Targeting with specific antibodies
Antibody-Drug Conjugates (ADCs) represent an innovative therapeutic application combining the favourable selectivity, stability and pharmacokinetic profiles of monoclonal antibodies with the potent antitumor activityof highly cytotoxic small-molecule drugs. Unlike traditional chemotherapy, ADCs are designed to target and kill only the cancerous cells while sparing healthy tissues.
Killing cancer with efficient cytotoxic drugs
Once an ADC is bound to its specific extracellular antigen target, the cancer cell internalizes the molecule by endocytosis. The resulting early endosome is then driven through the microtubule tracks and ultimately fuses with lysosome once next to the perinuclear space. Proteolytic enzymes perform degradation of the ADC-Marker couple, including the antibody and the linker, which subsequently releases the potent drug payload.

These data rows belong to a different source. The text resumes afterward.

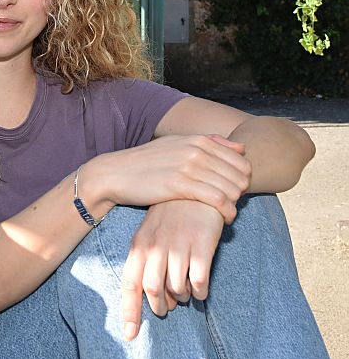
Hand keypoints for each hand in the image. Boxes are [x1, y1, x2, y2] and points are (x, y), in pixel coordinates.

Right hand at [81, 134, 250, 222]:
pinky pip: (218, 199)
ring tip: (228, 213)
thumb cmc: (146, 163)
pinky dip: (227, 211)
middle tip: (232, 205)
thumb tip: (240, 147)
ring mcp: (189, 166)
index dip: (244, 180)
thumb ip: (209, 144)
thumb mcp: (176, 145)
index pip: (242, 161)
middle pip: (240, 175)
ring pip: (232, 188)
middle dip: (241, 193)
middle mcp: (197, 150)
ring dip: (236, 205)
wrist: (115, 174)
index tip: (235, 192)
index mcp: (198, 140)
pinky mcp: (180, 185)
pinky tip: (225, 218)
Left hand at [120, 200, 223, 340]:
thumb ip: (145, 261)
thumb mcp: (149, 234)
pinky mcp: (202, 244)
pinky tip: (200, 289)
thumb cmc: (170, 216)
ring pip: (176, 287)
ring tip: (184, 294)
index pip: (130, 283)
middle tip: (167, 308)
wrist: (196, 189)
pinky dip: (199, 292)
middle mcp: (156, 246)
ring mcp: (179, 245)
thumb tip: (150, 295)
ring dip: (181, 298)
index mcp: (140, 245)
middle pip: (152, 289)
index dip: (130, 311)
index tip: (130, 334)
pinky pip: (199, 280)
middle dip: (160, 306)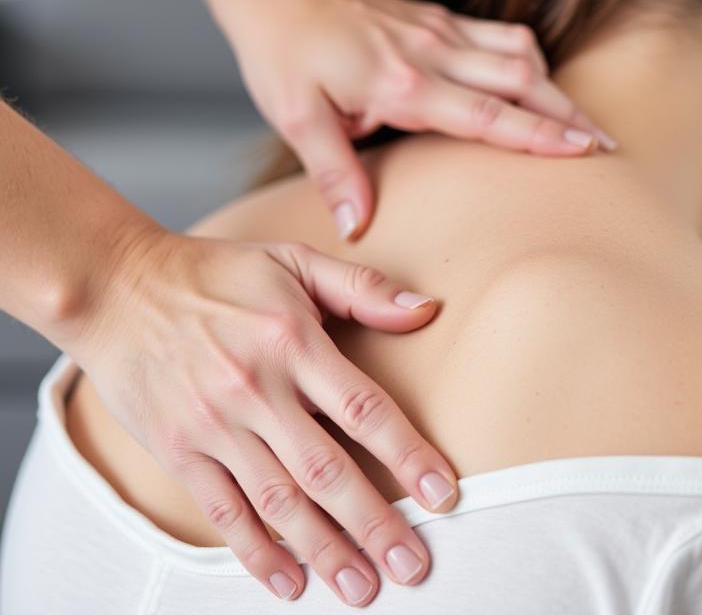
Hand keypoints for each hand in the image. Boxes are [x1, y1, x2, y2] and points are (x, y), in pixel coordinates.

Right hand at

The drug can then diffuse throughout the cell and exert its cytotoxic activity.
Decreasing the doses
Today the challenge lies in developing linkers with two apparently opposite features:
- resistance to physiological and physicochemical constraintes of the patient’s organism,
- sensibility to proteolytic enzymes of lysosomes to release the payload.

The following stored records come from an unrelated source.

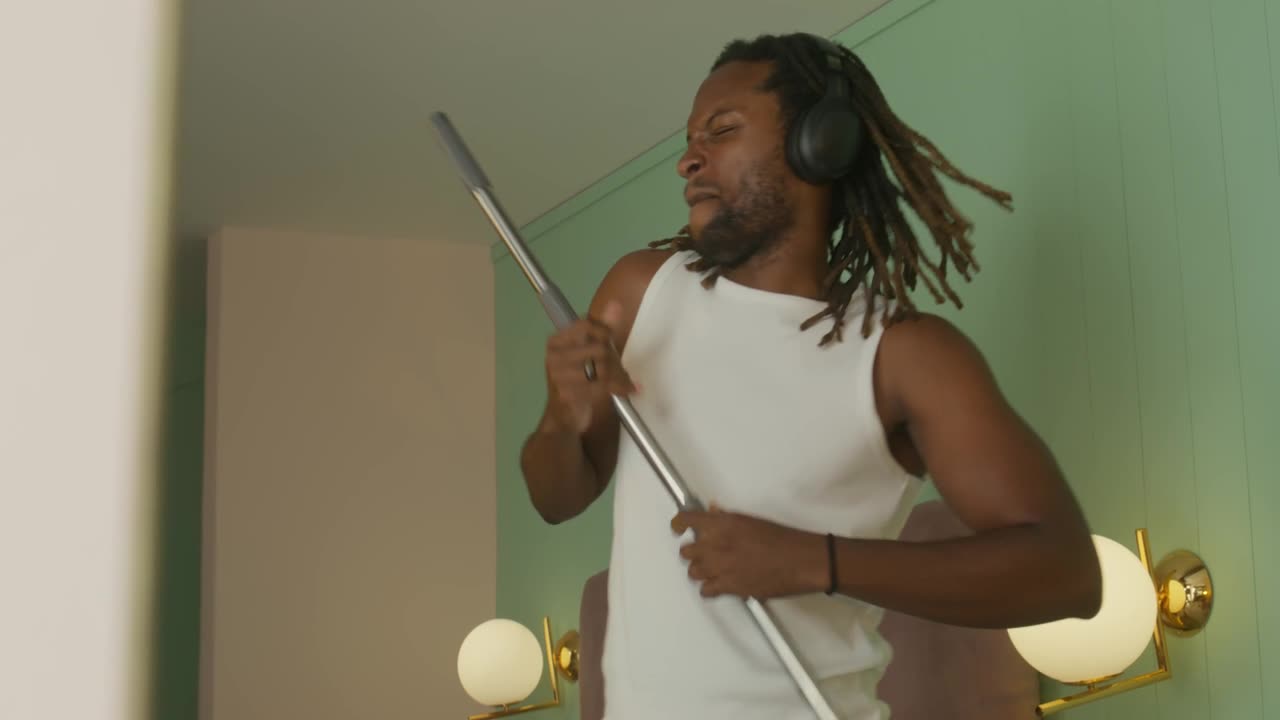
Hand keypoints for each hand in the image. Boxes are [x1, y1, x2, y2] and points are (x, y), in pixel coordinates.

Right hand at [542, 301, 636, 433]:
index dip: (605, 334)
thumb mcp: (587, 353)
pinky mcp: (568, 393)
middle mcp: (554, 355)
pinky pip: (603, 385)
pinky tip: (625, 391)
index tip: (610, 347)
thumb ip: (601, 328)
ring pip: (604, 367)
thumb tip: (616, 304)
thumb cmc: (576, 384)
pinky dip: (619, 389)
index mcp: (556, 341)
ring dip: (619, 377)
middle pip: (599, 347)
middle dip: (615, 362)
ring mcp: (559, 375)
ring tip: (622, 384)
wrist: (562, 419)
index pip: (587, 325)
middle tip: (621, 373)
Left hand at [671, 505, 826, 599]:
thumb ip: (726, 518)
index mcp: (723, 523)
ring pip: (693, 572)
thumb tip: (713, 511)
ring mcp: (720, 566)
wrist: (800, 560)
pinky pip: (705, 590)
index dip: (678, 524)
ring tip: (712, 569)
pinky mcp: (729, 586)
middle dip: (693, 552)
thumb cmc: (782, 539)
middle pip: (686, 551)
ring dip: (700, 571)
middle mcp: (717, 544)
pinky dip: (710, 589)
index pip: (687, 520)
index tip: (678, 528)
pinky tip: (718, 584)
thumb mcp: (751, 520)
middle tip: (704, 552)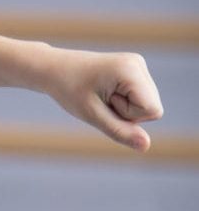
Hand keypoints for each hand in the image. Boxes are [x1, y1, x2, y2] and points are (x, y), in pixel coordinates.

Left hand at [40, 48, 162, 151]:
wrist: (57, 70)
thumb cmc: (70, 91)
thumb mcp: (93, 116)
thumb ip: (120, 131)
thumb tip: (146, 146)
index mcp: (131, 70)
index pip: (153, 111)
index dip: (129, 116)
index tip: (106, 103)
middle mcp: (139, 64)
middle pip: (152, 109)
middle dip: (126, 113)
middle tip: (101, 101)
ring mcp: (138, 65)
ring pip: (146, 105)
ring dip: (124, 108)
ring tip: (102, 97)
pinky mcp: (134, 70)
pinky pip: (138, 99)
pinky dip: (122, 102)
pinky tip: (105, 94)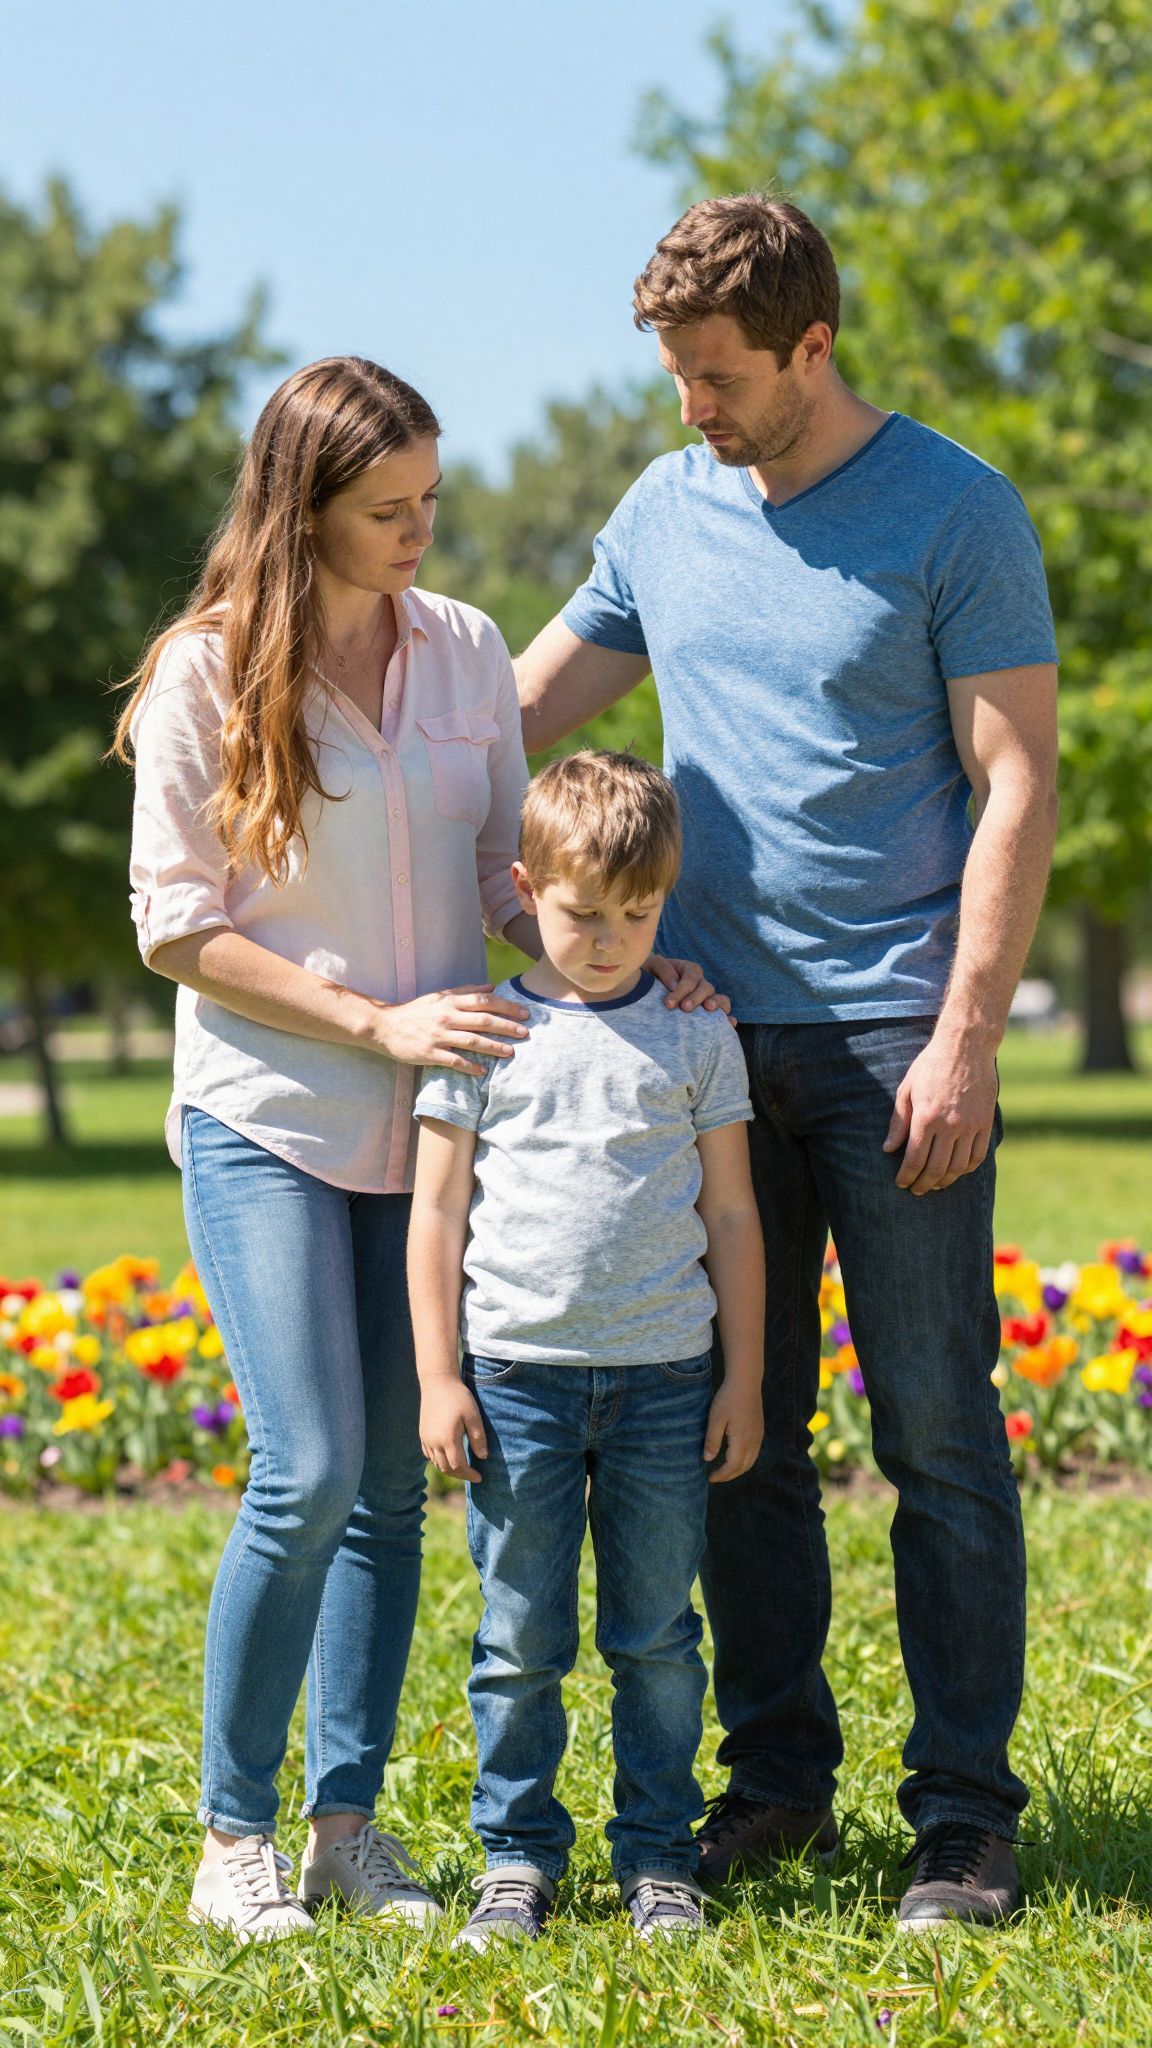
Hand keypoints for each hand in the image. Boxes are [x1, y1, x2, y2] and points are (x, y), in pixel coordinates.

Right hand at [373, 985, 528, 1076]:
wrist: (385, 1026)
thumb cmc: (415, 1011)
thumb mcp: (439, 996)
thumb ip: (465, 991)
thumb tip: (491, 986)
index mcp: (450, 1002)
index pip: (484, 1001)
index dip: (506, 1006)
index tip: (524, 1012)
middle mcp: (447, 1017)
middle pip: (483, 1021)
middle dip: (507, 1027)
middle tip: (525, 1033)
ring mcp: (438, 1036)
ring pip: (472, 1041)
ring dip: (494, 1047)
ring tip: (511, 1052)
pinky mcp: (430, 1053)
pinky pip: (454, 1060)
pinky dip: (470, 1066)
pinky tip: (483, 1071)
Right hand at [420, 1377, 488, 1480]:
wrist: (437, 1382)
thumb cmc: (458, 1397)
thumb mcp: (473, 1416)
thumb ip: (478, 1438)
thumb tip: (483, 1457)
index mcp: (448, 1439)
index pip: (458, 1466)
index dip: (469, 1474)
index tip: (480, 1478)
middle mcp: (434, 1442)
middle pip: (446, 1468)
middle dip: (460, 1475)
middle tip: (473, 1475)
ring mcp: (426, 1438)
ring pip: (436, 1463)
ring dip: (449, 1469)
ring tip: (463, 1468)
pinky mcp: (422, 1434)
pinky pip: (429, 1454)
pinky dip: (439, 1460)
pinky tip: (447, 1457)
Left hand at [648, 954, 732, 1018]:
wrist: (642, 994)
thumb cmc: (648, 978)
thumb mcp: (651, 967)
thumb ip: (663, 969)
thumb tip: (674, 984)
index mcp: (688, 971)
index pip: (692, 976)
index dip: (682, 989)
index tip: (669, 1003)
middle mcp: (700, 984)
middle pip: (707, 988)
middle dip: (696, 998)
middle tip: (684, 1008)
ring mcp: (706, 999)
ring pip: (720, 998)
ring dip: (717, 1004)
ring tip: (708, 1009)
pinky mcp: (708, 1015)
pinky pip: (723, 1015)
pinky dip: (728, 1019)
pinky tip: (730, 1024)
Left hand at [704, 1381, 762, 1482]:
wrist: (746, 1382)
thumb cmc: (728, 1399)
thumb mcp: (715, 1419)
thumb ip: (712, 1441)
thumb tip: (708, 1460)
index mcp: (742, 1440)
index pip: (732, 1466)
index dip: (721, 1475)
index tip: (710, 1478)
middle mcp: (754, 1441)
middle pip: (744, 1467)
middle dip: (730, 1475)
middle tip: (715, 1477)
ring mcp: (759, 1436)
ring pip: (751, 1461)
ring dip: (738, 1469)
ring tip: (724, 1470)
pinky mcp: (760, 1430)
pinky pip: (754, 1453)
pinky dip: (745, 1460)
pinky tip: (735, 1457)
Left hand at [883, 1028, 998, 1193]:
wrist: (966, 1046)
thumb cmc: (930, 1065)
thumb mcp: (906, 1089)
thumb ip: (898, 1122)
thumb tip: (889, 1149)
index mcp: (926, 1117)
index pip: (915, 1159)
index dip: (906, 1176)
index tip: (901, 1183)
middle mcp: (949, 1125)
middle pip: (936, 1168)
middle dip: (924, 1183)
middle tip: (916, 1190)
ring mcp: (970, 1125)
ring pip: (958, 1167)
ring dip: (945, 1180)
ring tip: (935, 1184)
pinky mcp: (986, 1123)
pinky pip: (978, 1155)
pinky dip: (967, 1168)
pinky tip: (957, 1171)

Improving the therapeutic index of ADCs
- improving the drug-linker design (improved plasma stability, use of enzyme-cleavable moiety ar lack thereof, use of new payloads with new mechanisms of action, improved payload protection against metabolism.
- improving ADC physicochemical and pharmacological parameters (improved drug-loading, increased overall hydrophilicity, improved pharmacokinetics, decreased non-specific uptake).
- improving the antibody component (new tumor targets, bispecific antibodies boosting the endocytosis step, Fc region removal to reduce non-specific interactions) or using an antibody mimetic as targeting unit (nanobodies, therabodies, affibodies…
Our solution: our ADC platform
Our drug-linker technology aims to address all these considerations by delivering ADCs that:
- have an increased drug loading capacity (DAR of 8-16) without negative impact on aggregation and/or pharmacokinetics,
- are homogeneous and plasma-stable,
- have improved hydrophilicity and pharmacokinetics profiles,
- are easier to develop and produce since our technology is directly applicable to any monoclonal antibody with no re-engineering required nor tedious enzymatic coupling procedures.